Cheslin Kolbe. John Davidson / www.photosport.nz

What to do with ball in hand?

If you look at the stats, the Highlanders edged the Stormers in terms of territory (51-49%), but the Stormers had more possession (46-54%) than the hosts. Another puzzling stat showed that the Stormers made more carries (111-131) than the Highlanders, which highlights the fact the Stormers don’t, or didn’t, know what to do with ball-in-hand. Again, they managed to score only two tries as opposed to the Highlanders’ nine, so needless to say the Highlanders did much more with the possession they had. From handling errors to poor decision-making, the Stormers are going to have to start making the right decisions when they have possession, because at the moment it seems like they can’t think clearly and execute well under pressure.

Not aggressive enough at the breakdowns

Again, this is an area where the Stormers looked competitive early on, and that competitiveness faded as the match progressed. They were overpowered by the Highlanders’ physicality and aggression at the rucks, and the hosts’ speed and intensity on the ground were also a mismatch for the Cape side. Fleck has mixed and matched his loose trio combinations, and starting Pieter-Steph du Toit at blindside flank as opposed to lock against the Crusaders and the Highlanders was his way of balancing the back row. 

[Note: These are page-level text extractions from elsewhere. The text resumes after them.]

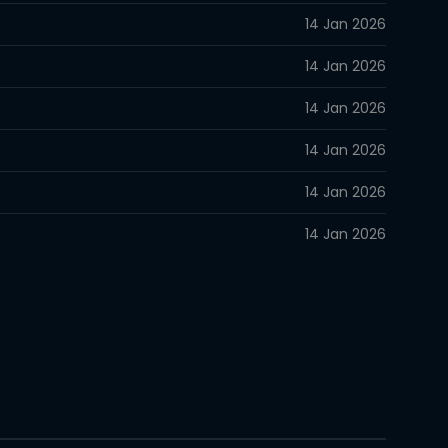
14 Jan 2026
14 Jan 2026
14 Jan 2026
14 Jan 2026
14 Jan 2026
14 Jan 2026
14 Jan 2026
14 Jan 2026
14 Jan 2026
14 Jan 2026
14 Jan 2026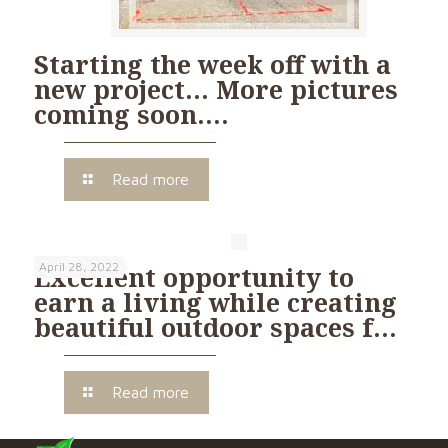
Starting the week off with a
new project… More pictures
coming soon….
Read more
April 28, 2022
Excellent opportunity to
earn a living while creating
beautiful outdoor spaces f…
Read more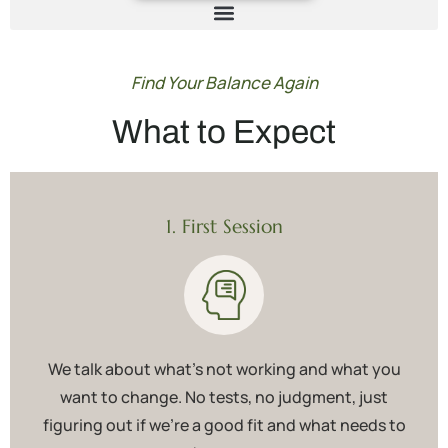
Find Your Balance Again
What to Expect
1. First Session
We talk about what’s not working and what you
want to change. No tests, no judgment, just
figuring out if we’re a good fit and what needs to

Yes, Du Toit did well in Dunedin in terms of tackles made and his ball-carrying was decent, but it’s not exactly as if he got in behind the Highlanders’ defence any more than Siya Kolisi, Nizaam Carr or Sikhumbuzo Notshe could. Physically Du Toit can definitely add to the loose trio, but he’s not exactly a prime candidate when it comes to getting to the breakdowns first. And although Fleck has brought Du Toit in at blindside flank over the past two weeks and not to compete for the ball, the Stormers still need someone with the pace and agility to counter the breakdown onslaught from opponents, especially New Zealand opponents.